I wanted to create this post because I spent a lot of time searching for a solution to this problem and most of the answers I found in Google/StackOverflow was requiring me to use JQuery. I felt like there has to be a post solving this problem in Vanilla JavaScript for those don't want to use any libraries or frameworks. So here's me trying to achieve that.

First, let’s start with the HTML and create a list of buttons.

<div class="selectSection">
 <button type="button" data-number="1" class="active">Button 1</button>
 <button type="button" data-number="2">Button 2</button>
 <button type="button" data-number="3">Button 3</button>
</div>

I gave the first button a class with the name .active so it’s clicked when the page is loaded. The data attribute was used to pair each button with the content that’s related to it. I named it data-number for simplicity. You can use any word & value you like. More info about data attribute.

Now, let’s add the content section and do the same as before with the data attribute:

<div class="contentSection">
   <p class="content" data-number="1">Content of button 1</p>
   <p class="content" data-number="2"> Content of button 2</p>
   <p class="content" data-number="3"> Content of button 3</p>
 </div>

As for the CSS, I will only add this part:

.content:not(:first-child) {
    display: none;
}

What I did was selecting all classes named .content and gave every class except the first a display: none so only the first .content class will show up. This part of CSS alongside with giving the first button a class of .active in HTML work together. If you don’t want the first button and content to show up when the page is loaded, delete this part: :not(:first-child) from the above CSS and remove the class .active from the first button.

Now let’s get to the last part, JavaScript:

// grab all the buttons
let Buttons = document.querySelectorAll(".selectSection button");

// loop through the buttons using for..of 
for (let button of Buttons) {

 // listen for a click event 
 button.addEventListener('click', (e) => {
  // Store the event target in a const
  const et = e.target;

  // select active class
  const active = document.querySelector(".active");

  /* when a button is clicked, remove the active class 
from the button that has it */
  if (active) {
    active.classList.remove("active");
   }

  // Add active class to the clicked element
  et.classList.add("active");

  // select all classes with the name content
  let allContent = document.querySelectorAll('.content');

  // loop through all content classes
  for (let content of allContent) {

    /* display the content if the value in the data attribute of the button and content are the same */
    if(content.getAttribute('data-number') === button.getAttribute('data-number')) {
      content.style.display = "block";
     }

     // if it's not equal then hide it.
     else {
        content.style.display = "none";
      }
    }
 });
}

Here is a demo in CodePen.

I hope my explanation was easy to understand and straight to the point.
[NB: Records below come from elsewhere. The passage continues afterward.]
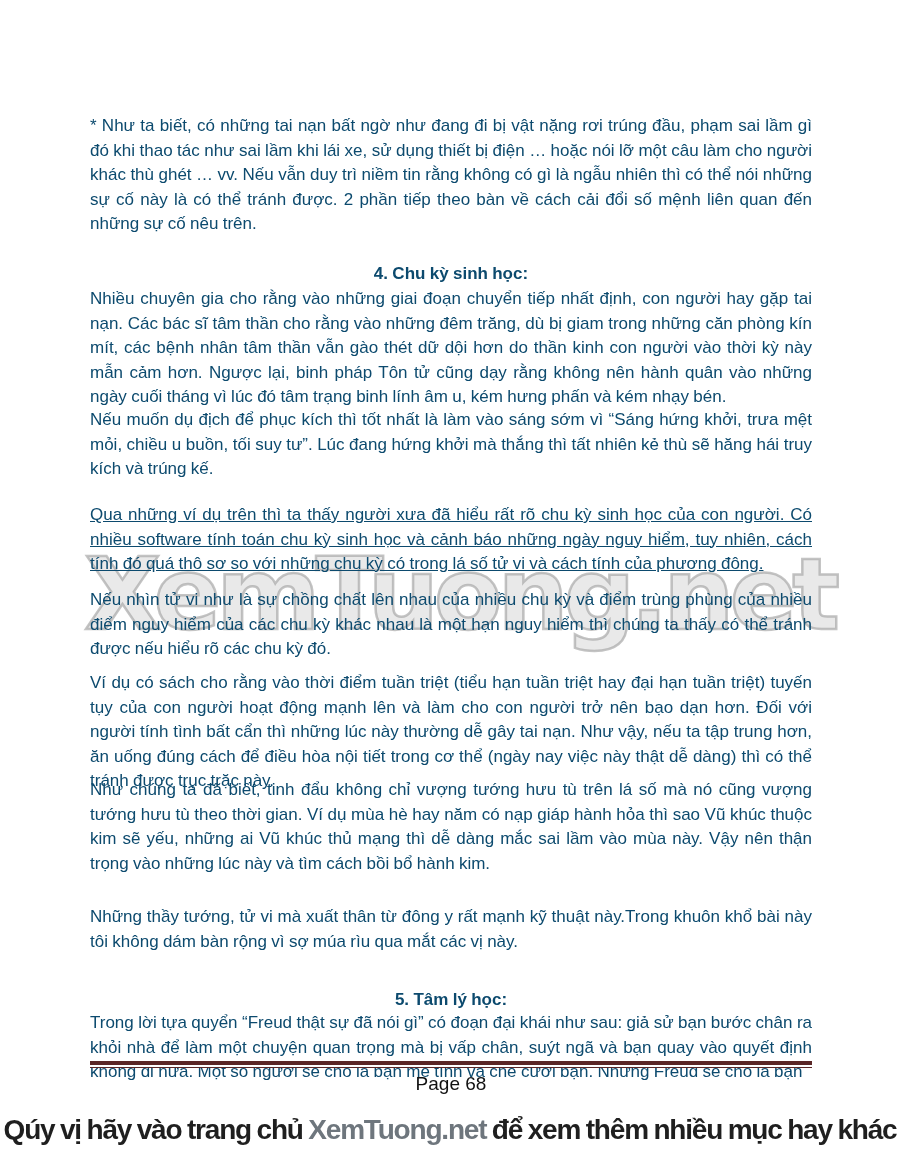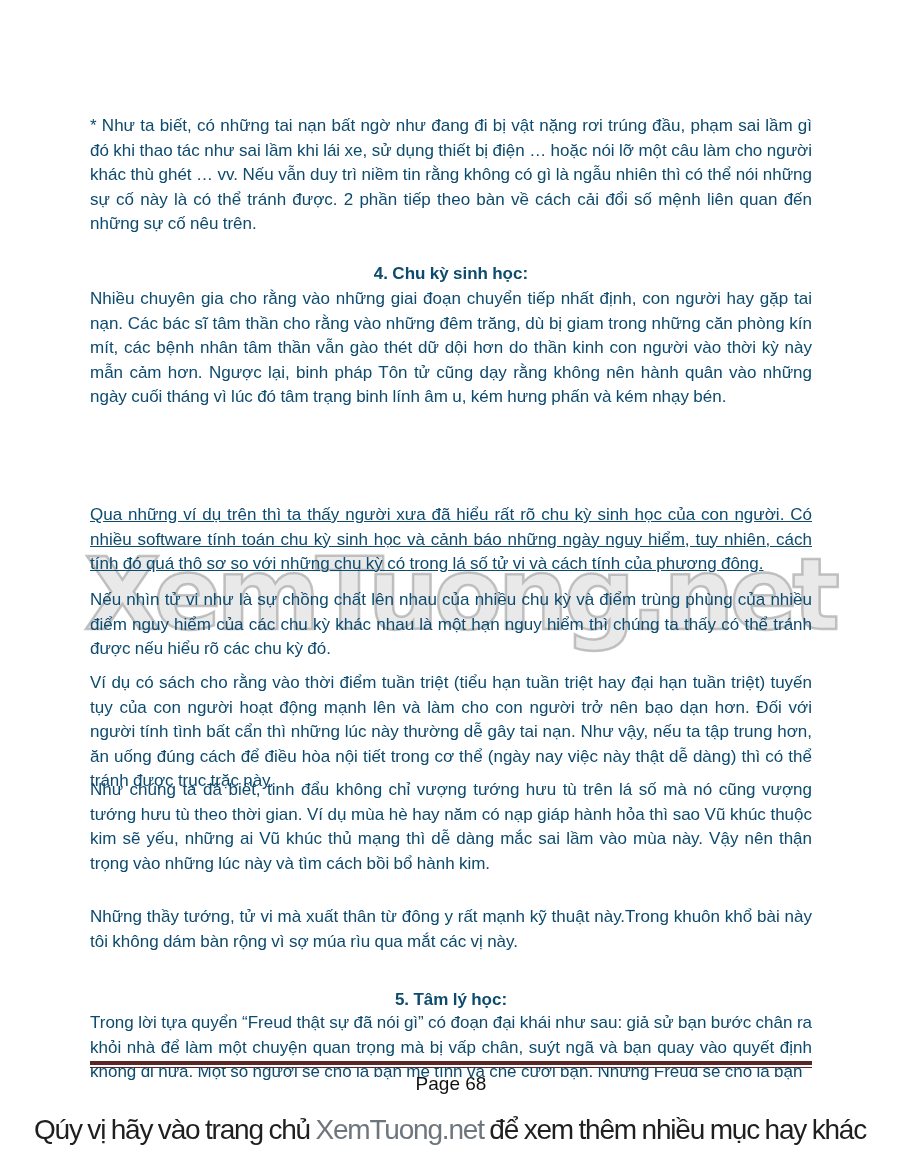--- a/index.html
+++ b/index.html
@@ -87,6 +87,7 @@
       <p class="para" style="top: 114px;">* Như ta biết, có những tai nạn bất ngờ như đang đi bị vật nặng rơi trúng đầu, phạm sai lầm gì đó khi thao tác như sai lầm khi lái xe, sử dụng thiết bị điện … hoặc nói lỡ một câu làm cho người khác thù ghét … vv. Nếu vẫn duy trì niềm tin rằng không có gì là ngẫu nhiên thì có thể nói những sự cố này là có thể tránh được. 2 phần tiếp theo bàn về cách cải đổi số mệnh liên quan đến những sự cố nêu trên.</p>
       <div class="heading" style="top: 262px;">4. Chu kỳ sinh học:</div>
       <p class="para" style="top: 287px;">Nhiều chuyên gia cho rằng vào những giai đoạn chuyển tiếp nhất định, con người hay gặp tai nạn. Các bác sĩ tâm thần cho rằng vào những đêm trăng, dù bị giam trong những căn phòng kín mít, các bệnh nhân tâm thần vẫn gào thét dữ dội hơn do thần kinh con người vào thời kỳ này mẫn cảm hơn. Ngược lại, binh pháp Tôn tử cũng dạy rằng không nên hành quân vào những ngày cuối tháng vì lúc đó tâm trạng binh lính âm u, kém hưng phấn và kém nhạy bén.</p>
+      <p class="para" style="top: 408px;">Nếu muốn dụ địch để phục kích thì tốt nhất là làm vào sáng sớm vì “Sáng hứng khởi, trưa mệt mỏi, chiều u buồn, tối suy tư”. Lúc đang hứng khởi mà thắng thì tất nhiên kẻ thù sẽ hăng hái truy kích và trúng kế.</p>
       <p class="para" style="top: 503px; text-decoration: underline;">Qua những ví dụ trên thì ta thấy người xưa đã hiểu rất rõ chu kỳ sinh học của con người. Có nhiều software tính toán chu kỳ sinh học và cảnh báo những ngày nguy hiểm, tuy nhiên, cách tính đó quá thô sơ so với những chu kỳ có trong lá số tử vi và cách tính của phương đông.</p>
       <p class="para" style="top: 588px;">Nếu nhìn tử vi như là sự chồng chất lên nhau của nhiều chu kỳ và điểm trùng phùng của nhiều điểm nguy hiểm của các chu kỳ khác nhau là một hạn nguy hiểm thì chúng ta thấy có thể tránh được nếu hiểu rõ các chu kỳ đó.</p>
       <p class="para" style="top: 671px;">Ví dụ có sách cho rằng vào thời điểm tuần triệt (tiểu hạn tuần triệt hay đại hạn tuần triệt) tuyến tụy của con người hoạt động mạnh lên và làm cho con người trở nên bạo dạn hơn. Đối với người tính tình bất cẩn thì những lúc này thường dễ gây tai nạn. Như vậy, nếu ta tập trung hơn, ăn uống đúng cách để điều hòa nội tiết trong cơ thể (ngày nay việc này thật dễ dàng) thì có thể tránh được trục trặc này.</p>

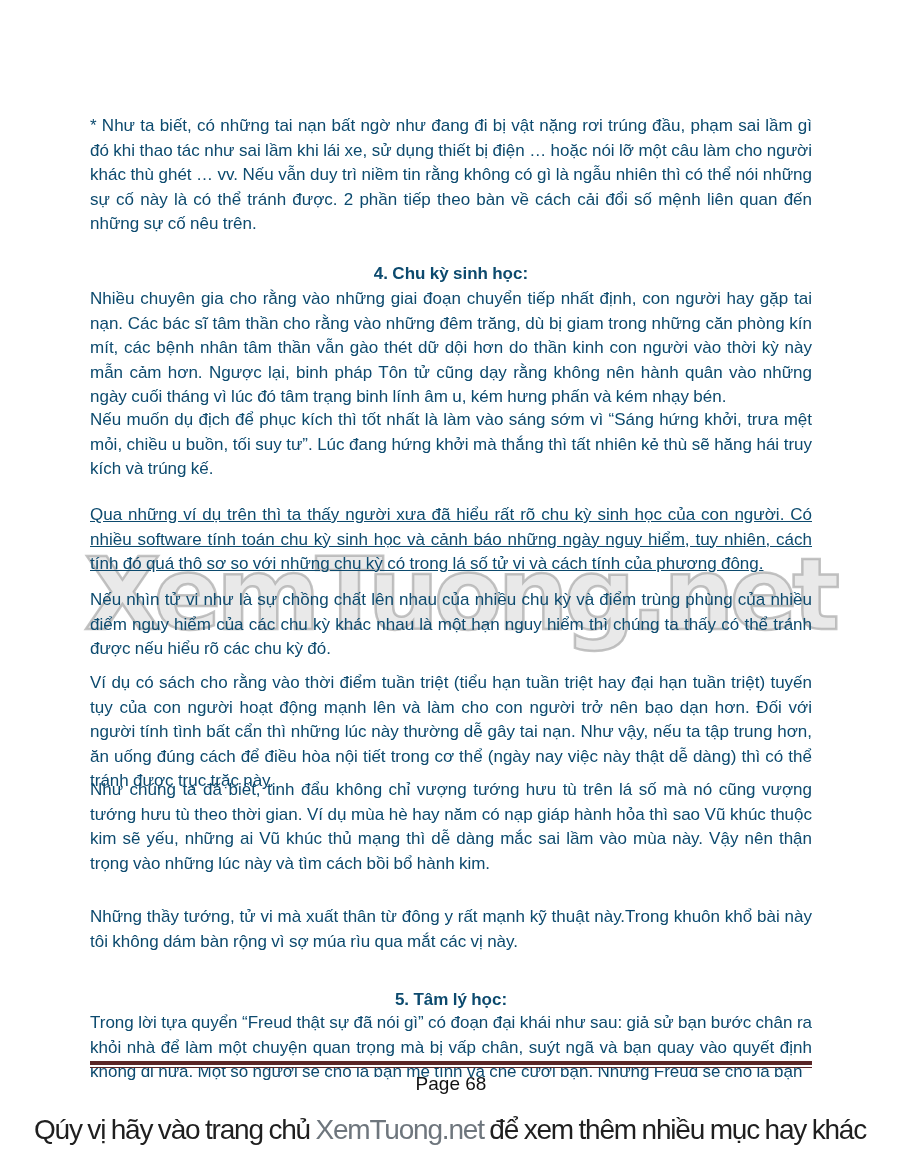--- a/index.html
+++ b/index.html
@@ -69,7 +69,7 @@
     width: 900px;
     text-align: center;
     font-size: 28px;
-    font-weight: normal;
+    font-weight: bold;
     letter-spacing: -1.2px;
     word-spacing: -1px;
     white-space: nowrap;

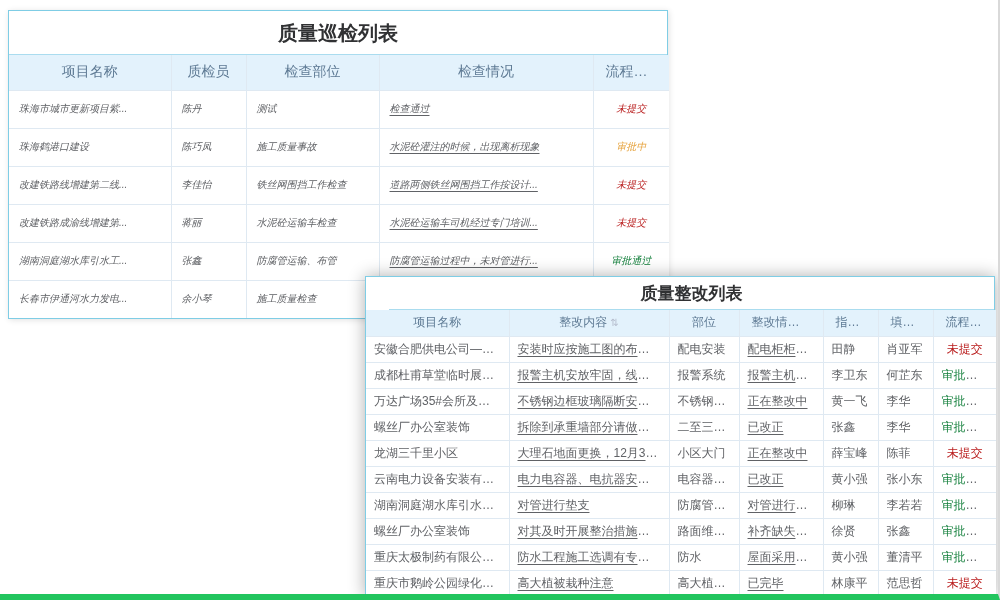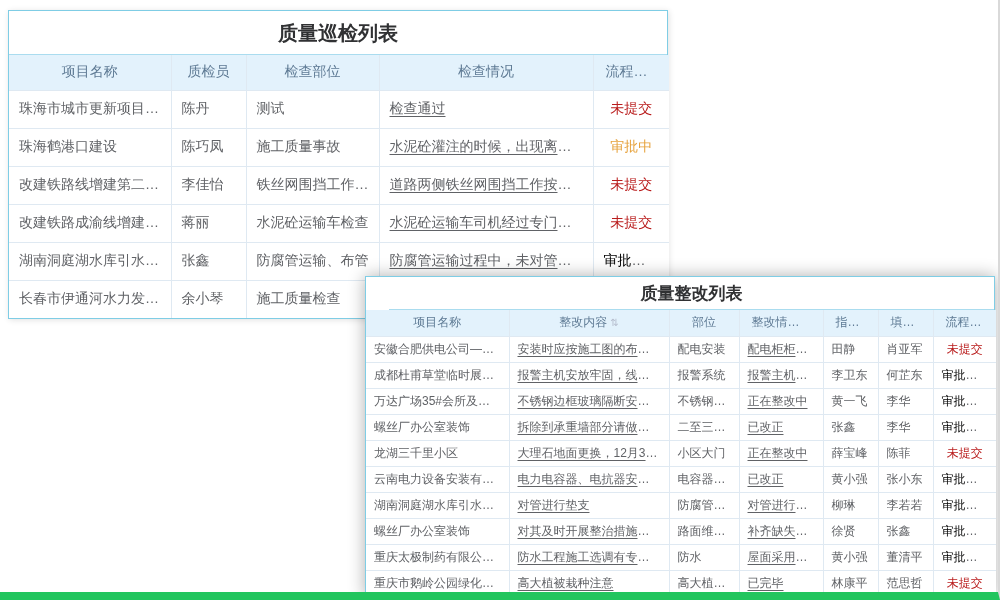--- a/index.html
+++ b/index.html
@@ -6,7 +6,7 @@
   html,body { width:1000px; height:600px; background:#ffffff;
     font-family:"Liberation Sans", sans-serif; }
   .page { position:relative; width:1000px; height:600px; overflow:hidden;
-    border-right:2px solid #d9d9d9; border-bottom:8px solid #22c55e; background:#fff; }
+    border-right:2px solid #d9d9d9; border-bottom:6px solid #22c55e; background:#fff; }
 
   .card { position:absolute; background:#fff; border:1px solid #7fcde5; }
   .card--inspection { left:8px; top:10px; width:660px; z-index:1;

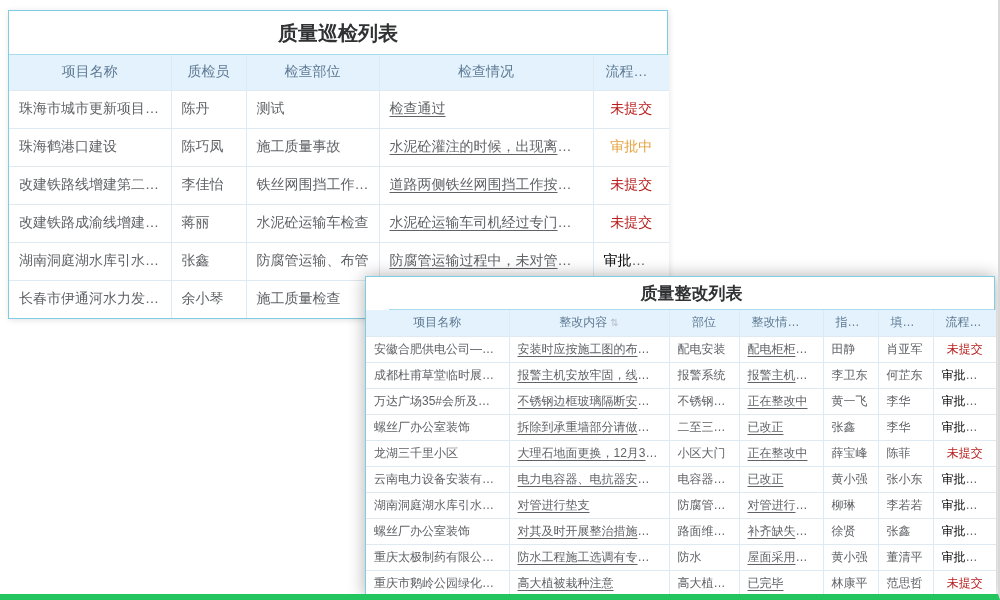--- a/index.html
+++ b/index.html
@@ -31,7 +31,7 @@
   .card--rectify th { height:26px; font-size:12px; }
 
   .tbl td { background:#fff; color:#606266; }
-  .card--inspection td { height:38px; font-size:14px; padding:0 10px; }
+  .card--inspection td { height:38px; font-size:10px; padding:0 10px;font-style:italic; }
   .card--rectify td { height:26px; font-size:12px; padding:0 8px; }
 
   .link-cell { color:#4a8ad8; cursor:pointer; }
If there's anything that I missed, got wrong or I could've done better, please let me know.

Thank you.

Discussion

markdown guide
 

Good thing that you used loops! Usually, when the list of buttons is small, I define a function that resets everything, and set active styles on the pressed element.
Something like:

function activate(id)
    // All elements get the inactive here [...]
    document.querySelector(id).classList.add("active");

A good hack for me is to put three text elements and hide all of them using css, and when a button gets pressed it will show it's own associated text element.
Your way is still way better than mine.

 

Loops saved me here. My first solution was using ‘if else’ statement for each one. So the bigger the list the more I write.

I did what you said at first but I added more since its common for the first button to be clicked by default.

Thank you for your reply. 👍